Scarcely had the Baron left the room, when Wilhelm eagerly began to count the cash, which had come to him so unexpectedly, and, as he thought, so undeservedly. It seemed as if the worth and dignity of gold, not usually felt till later years, had now, by anticipation, twinkled in his eyes for the first time, as the fine glancing coins rolled out from the beautiful purse. He reckoned up, and found that, particularly as Melina had engaged immediately to pay the loan, he had now as much or more on the right-side of his account, as on that day when Philina first asked him for the nosegay. With a little secret satisfaction, he looked upon his talents; with a little pride, upon the fortune which had led him and attended him. He now seized the pen, with an assured mind, to write a letter, which might free his family from their anxieties, and set his late proceedings in the most favourable light. He abstained from any special narrative; and only by significant and mysterious hints, left them room for guessing at what had befallen him. The good condition of his cash-book, the advantage he had earned by his talents, the favour of the great and of the fair, acquaintance with a wider circle, the improvement of his bodily and mental gifts, his hopes from the future, altogether formed such a fair cloudpicture, that Fata Morgana itself could scarcely have thrown together a stranger or a better.

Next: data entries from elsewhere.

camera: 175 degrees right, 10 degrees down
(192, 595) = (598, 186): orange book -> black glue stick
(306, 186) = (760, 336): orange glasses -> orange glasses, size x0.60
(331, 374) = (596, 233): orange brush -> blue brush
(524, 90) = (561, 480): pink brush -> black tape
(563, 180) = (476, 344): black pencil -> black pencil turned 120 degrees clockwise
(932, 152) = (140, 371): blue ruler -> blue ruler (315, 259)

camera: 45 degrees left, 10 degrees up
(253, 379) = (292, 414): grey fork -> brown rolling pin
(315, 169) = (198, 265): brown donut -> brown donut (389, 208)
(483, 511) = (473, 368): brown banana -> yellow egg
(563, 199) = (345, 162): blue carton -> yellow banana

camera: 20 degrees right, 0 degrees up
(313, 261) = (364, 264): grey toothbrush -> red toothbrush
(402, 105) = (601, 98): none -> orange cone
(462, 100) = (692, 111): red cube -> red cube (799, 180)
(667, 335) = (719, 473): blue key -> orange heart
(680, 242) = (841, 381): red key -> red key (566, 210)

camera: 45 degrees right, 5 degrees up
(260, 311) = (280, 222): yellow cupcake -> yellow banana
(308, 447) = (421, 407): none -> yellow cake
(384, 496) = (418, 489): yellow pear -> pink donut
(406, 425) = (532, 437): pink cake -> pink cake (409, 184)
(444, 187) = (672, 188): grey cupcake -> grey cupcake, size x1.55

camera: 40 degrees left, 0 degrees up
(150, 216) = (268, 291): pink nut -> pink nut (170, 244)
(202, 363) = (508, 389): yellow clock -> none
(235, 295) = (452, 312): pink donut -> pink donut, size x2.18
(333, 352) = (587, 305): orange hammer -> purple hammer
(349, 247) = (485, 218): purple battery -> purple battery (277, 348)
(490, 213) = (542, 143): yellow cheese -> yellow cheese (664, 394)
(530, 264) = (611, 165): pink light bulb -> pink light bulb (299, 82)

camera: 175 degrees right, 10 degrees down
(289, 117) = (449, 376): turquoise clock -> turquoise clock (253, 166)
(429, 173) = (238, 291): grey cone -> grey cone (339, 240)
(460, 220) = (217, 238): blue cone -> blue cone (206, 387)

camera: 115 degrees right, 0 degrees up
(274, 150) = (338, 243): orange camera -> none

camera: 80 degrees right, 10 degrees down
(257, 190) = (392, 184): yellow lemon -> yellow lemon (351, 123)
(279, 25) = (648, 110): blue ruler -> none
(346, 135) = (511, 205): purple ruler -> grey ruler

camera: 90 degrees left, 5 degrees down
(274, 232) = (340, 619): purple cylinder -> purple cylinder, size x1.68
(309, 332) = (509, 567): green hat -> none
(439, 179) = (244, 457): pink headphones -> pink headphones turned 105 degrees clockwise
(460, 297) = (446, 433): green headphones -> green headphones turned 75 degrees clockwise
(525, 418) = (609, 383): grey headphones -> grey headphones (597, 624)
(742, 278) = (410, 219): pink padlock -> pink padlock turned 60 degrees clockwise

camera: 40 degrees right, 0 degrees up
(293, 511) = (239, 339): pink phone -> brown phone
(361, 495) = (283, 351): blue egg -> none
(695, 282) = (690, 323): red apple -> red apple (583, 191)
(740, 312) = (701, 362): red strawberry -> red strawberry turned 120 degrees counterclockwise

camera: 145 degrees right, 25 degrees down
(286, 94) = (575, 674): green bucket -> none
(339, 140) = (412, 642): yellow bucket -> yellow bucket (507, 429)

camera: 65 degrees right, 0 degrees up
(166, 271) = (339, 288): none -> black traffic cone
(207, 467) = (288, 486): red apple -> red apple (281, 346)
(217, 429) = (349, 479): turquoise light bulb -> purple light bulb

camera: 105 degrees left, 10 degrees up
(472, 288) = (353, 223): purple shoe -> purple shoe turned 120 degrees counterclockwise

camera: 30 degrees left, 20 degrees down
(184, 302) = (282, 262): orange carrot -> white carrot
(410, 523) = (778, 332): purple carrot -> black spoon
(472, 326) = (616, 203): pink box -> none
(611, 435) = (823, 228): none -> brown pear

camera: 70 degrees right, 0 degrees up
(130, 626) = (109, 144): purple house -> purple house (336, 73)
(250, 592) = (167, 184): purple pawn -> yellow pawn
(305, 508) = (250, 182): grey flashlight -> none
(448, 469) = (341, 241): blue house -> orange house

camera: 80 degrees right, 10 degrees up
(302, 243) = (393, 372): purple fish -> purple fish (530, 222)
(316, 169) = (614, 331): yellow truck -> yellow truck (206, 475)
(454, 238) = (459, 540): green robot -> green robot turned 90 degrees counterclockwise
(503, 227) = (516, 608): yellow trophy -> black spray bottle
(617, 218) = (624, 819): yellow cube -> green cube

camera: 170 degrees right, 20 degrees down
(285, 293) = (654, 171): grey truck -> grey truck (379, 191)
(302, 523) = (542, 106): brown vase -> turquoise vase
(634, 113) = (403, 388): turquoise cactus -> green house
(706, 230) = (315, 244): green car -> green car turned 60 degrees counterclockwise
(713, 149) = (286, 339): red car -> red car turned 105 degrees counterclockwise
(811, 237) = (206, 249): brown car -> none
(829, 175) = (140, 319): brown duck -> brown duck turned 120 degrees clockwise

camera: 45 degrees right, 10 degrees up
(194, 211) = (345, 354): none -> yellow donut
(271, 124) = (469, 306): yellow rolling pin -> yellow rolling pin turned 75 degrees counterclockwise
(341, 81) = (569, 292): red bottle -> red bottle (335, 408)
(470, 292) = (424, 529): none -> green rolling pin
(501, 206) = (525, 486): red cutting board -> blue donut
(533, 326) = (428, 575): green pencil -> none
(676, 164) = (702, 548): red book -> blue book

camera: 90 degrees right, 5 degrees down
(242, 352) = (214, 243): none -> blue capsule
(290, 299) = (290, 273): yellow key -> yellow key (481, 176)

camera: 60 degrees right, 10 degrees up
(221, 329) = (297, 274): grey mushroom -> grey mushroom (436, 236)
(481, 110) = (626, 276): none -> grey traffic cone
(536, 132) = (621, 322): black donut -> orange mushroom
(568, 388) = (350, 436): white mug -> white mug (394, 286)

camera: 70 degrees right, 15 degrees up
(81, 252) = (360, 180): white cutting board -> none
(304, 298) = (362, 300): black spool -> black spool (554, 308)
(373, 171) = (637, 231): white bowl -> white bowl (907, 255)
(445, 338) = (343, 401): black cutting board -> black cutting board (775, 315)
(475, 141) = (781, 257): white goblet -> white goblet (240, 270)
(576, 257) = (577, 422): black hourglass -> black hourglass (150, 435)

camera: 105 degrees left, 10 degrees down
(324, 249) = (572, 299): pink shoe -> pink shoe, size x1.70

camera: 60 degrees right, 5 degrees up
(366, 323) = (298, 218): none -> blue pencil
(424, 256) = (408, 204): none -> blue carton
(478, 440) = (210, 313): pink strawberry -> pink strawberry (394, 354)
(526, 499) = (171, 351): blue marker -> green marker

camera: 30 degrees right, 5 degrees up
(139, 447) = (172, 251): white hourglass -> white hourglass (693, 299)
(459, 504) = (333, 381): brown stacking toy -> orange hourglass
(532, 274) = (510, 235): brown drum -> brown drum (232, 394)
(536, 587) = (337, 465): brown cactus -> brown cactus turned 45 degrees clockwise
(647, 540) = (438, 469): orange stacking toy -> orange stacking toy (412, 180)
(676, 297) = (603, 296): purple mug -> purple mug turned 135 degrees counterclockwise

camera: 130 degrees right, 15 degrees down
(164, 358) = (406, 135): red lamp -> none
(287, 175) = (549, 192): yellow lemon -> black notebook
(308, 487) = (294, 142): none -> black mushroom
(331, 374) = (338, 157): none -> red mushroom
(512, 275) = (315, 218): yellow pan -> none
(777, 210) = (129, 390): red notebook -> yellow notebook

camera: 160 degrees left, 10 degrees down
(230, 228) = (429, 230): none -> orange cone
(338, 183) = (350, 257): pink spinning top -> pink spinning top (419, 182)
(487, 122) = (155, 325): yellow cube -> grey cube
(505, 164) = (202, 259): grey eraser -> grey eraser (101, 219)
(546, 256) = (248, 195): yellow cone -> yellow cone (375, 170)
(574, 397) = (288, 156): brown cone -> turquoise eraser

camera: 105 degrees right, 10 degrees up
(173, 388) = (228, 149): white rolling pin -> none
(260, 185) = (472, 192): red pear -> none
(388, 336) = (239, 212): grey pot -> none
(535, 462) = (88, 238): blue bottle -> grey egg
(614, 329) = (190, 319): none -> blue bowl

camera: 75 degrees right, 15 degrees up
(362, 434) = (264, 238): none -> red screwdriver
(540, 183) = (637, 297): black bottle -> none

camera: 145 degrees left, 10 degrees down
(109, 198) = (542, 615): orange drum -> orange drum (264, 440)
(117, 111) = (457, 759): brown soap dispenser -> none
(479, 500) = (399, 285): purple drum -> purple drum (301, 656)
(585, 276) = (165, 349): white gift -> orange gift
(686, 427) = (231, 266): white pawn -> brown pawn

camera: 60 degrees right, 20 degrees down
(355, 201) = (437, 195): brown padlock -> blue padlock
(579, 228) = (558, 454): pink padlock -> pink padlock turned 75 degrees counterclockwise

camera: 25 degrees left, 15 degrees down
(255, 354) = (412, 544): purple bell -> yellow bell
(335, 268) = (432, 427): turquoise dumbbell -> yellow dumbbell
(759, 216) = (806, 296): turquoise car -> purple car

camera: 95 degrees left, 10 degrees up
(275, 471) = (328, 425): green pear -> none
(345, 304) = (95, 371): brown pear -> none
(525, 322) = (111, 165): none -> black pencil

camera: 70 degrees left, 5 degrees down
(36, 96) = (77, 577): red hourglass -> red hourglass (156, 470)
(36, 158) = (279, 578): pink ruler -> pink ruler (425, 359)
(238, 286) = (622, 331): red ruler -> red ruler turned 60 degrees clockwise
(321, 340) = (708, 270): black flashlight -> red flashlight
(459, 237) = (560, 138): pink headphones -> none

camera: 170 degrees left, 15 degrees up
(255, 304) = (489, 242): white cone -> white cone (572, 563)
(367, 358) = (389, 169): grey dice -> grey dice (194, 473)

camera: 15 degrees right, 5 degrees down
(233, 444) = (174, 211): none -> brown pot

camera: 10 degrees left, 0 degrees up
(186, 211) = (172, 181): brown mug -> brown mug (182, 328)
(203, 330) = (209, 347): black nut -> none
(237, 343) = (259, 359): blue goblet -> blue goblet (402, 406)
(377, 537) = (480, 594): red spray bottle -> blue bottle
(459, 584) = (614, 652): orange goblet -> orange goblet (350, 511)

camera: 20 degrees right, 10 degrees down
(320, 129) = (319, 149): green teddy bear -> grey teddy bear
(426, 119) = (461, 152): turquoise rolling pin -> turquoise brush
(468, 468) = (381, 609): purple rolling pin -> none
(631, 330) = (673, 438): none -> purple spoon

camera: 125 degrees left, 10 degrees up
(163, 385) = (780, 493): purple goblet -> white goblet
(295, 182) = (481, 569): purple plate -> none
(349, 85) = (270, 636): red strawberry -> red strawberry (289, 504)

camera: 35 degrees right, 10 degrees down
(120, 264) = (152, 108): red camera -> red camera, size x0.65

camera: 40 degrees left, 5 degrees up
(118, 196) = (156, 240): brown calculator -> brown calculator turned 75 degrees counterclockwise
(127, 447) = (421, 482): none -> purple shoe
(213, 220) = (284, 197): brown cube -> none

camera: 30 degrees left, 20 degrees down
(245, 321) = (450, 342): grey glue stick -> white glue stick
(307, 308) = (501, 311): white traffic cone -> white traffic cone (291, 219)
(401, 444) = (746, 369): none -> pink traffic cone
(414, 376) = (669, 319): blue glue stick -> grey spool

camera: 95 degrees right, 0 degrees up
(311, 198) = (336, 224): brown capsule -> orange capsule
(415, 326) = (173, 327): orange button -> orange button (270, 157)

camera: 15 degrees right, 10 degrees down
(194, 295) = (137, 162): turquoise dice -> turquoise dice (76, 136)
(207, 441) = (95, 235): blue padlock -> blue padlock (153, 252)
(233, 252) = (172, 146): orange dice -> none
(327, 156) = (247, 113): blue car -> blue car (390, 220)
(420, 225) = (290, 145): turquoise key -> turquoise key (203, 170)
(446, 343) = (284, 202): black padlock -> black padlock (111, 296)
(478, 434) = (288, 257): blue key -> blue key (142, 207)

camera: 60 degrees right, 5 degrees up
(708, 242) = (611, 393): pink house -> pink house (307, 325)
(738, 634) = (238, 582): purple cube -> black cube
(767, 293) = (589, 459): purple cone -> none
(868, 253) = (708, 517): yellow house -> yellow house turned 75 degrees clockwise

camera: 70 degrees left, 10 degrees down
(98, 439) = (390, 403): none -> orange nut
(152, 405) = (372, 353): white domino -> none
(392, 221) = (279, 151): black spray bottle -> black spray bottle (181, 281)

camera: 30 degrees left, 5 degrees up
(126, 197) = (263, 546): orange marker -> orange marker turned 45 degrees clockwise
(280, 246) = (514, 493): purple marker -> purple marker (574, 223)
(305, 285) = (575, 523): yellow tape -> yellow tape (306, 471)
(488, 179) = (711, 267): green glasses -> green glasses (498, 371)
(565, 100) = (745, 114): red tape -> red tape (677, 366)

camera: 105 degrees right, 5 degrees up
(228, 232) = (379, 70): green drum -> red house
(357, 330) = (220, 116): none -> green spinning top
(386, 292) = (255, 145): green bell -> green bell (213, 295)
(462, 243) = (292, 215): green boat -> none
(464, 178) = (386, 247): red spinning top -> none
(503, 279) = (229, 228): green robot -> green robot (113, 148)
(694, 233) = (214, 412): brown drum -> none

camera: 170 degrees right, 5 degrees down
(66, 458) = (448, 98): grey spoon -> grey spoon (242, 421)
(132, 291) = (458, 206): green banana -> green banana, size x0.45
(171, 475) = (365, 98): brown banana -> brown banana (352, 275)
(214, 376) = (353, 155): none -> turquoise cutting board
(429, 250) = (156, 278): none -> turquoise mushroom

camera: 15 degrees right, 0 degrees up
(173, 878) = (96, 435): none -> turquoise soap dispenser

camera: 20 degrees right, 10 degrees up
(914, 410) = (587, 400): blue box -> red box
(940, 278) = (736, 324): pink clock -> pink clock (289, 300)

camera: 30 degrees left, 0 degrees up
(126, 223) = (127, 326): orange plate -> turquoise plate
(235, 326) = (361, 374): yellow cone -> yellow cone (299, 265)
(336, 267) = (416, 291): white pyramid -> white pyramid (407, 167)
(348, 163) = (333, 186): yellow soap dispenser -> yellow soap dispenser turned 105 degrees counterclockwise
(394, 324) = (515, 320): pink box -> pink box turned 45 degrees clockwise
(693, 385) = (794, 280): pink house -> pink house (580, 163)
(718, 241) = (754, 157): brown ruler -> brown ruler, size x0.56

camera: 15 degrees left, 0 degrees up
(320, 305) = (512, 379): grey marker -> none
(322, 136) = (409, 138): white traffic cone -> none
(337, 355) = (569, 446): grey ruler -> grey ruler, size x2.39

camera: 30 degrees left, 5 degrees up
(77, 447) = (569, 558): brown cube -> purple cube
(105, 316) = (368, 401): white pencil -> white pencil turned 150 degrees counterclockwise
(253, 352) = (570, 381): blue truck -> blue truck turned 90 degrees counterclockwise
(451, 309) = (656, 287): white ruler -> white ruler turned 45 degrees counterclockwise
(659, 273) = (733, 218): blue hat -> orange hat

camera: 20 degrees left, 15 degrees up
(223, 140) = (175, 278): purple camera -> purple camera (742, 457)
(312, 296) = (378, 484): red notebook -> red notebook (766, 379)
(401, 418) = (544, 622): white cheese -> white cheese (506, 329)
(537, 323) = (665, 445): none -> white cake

In this happy exaltation, the letter being folded up, he went on to maintain a conversation with himself, recapitulating what he had been writing, and pointing out for himself an active and glorious future. The example of so many gallant warriors had fired him; the poetry of Shakespeare had opened a new world to him; from the lips of the beautiful Countess he had inhaled an inexpressible inspiration. All this could not and would not be without effect.

The Stallmeister came to inquire whether they were ready with their packing. Alas! with a single exception of Melinda, no one of them had thought of it. Now, however, they were speedily to be in motion. The Count had engaged to have the whole party conveyed forward a few days’ journey on their way: the horses were now in readiness, and could not long be wanted. Wilhelm asked for his trunk: Frau Melina had taken it to put her own things in. He asked for money; Herr Melina had stowed it all far down at the bottom of his box. Philina said she had still some room in hers; she took Wilhelm’s clothes, and bade Mignon bring the rest. Wilhelm, not without reluctance, was obliged to let it be so.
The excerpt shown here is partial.